[Page-level text extractions]
%%

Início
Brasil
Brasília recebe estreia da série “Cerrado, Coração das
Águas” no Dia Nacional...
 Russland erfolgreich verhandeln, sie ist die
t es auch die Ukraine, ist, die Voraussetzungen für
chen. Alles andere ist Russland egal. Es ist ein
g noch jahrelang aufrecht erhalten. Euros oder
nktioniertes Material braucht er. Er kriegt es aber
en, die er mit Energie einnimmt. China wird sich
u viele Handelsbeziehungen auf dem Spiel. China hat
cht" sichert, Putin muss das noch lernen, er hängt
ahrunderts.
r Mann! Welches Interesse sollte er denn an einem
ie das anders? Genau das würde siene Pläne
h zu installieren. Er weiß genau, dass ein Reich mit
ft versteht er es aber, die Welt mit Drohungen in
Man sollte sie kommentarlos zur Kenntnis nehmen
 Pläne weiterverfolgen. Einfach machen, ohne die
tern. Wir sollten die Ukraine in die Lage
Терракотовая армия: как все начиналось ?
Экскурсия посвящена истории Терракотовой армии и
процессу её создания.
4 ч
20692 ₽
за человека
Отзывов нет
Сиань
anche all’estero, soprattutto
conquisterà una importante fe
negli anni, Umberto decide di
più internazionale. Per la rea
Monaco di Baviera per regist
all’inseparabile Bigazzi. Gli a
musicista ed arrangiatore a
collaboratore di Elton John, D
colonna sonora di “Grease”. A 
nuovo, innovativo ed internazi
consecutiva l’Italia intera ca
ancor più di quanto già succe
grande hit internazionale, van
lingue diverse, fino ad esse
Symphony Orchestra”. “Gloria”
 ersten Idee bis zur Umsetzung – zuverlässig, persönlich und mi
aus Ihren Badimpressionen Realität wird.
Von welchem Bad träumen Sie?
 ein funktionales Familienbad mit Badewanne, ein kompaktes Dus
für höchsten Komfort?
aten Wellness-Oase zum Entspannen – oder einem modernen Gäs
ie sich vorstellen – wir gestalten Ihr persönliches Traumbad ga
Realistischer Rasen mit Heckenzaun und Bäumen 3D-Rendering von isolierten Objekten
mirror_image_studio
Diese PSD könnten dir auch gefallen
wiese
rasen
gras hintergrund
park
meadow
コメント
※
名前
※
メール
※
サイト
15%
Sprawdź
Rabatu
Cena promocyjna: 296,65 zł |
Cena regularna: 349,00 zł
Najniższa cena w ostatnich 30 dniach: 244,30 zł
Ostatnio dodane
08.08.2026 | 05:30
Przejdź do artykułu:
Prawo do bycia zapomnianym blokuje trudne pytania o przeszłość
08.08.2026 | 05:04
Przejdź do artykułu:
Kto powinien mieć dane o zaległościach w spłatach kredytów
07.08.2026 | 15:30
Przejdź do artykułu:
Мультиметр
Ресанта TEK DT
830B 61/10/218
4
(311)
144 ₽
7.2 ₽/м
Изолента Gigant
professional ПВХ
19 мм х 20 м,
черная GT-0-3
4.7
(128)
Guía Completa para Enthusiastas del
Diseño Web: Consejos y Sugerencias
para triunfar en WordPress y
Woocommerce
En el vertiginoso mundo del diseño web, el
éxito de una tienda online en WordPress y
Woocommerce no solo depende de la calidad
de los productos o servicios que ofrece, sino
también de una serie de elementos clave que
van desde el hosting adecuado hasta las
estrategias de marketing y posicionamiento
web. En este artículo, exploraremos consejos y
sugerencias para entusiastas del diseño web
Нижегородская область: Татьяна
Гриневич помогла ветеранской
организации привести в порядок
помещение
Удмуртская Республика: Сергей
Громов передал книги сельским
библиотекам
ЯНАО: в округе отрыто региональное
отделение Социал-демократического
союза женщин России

%%

§ **Activity**
Copy out the listing above from its first line through the line containing "u viele Handelsbeziehungen", reproducing each line unchanged.

§ **Exercise solution**
Início
Brasil
Brasília recebe estreia da série “Cerrado, Coração das
Águas” no Dia Nacional...
 Russland erfolgreich verhandeln, sie ist die
t es auch die Ukraine, ist, die Voraussetzungen für
chen. Alles andere ist Russland egal. Es ist ein
g noch jahrelang aufrecht erhalten. Euros oder
nktioniertes Material braucht er. Er kriegt es aber
en, die er mit Energie einnimmt. China wird sich
u viele Handelsbeziehungen auf dem Spiel. China hat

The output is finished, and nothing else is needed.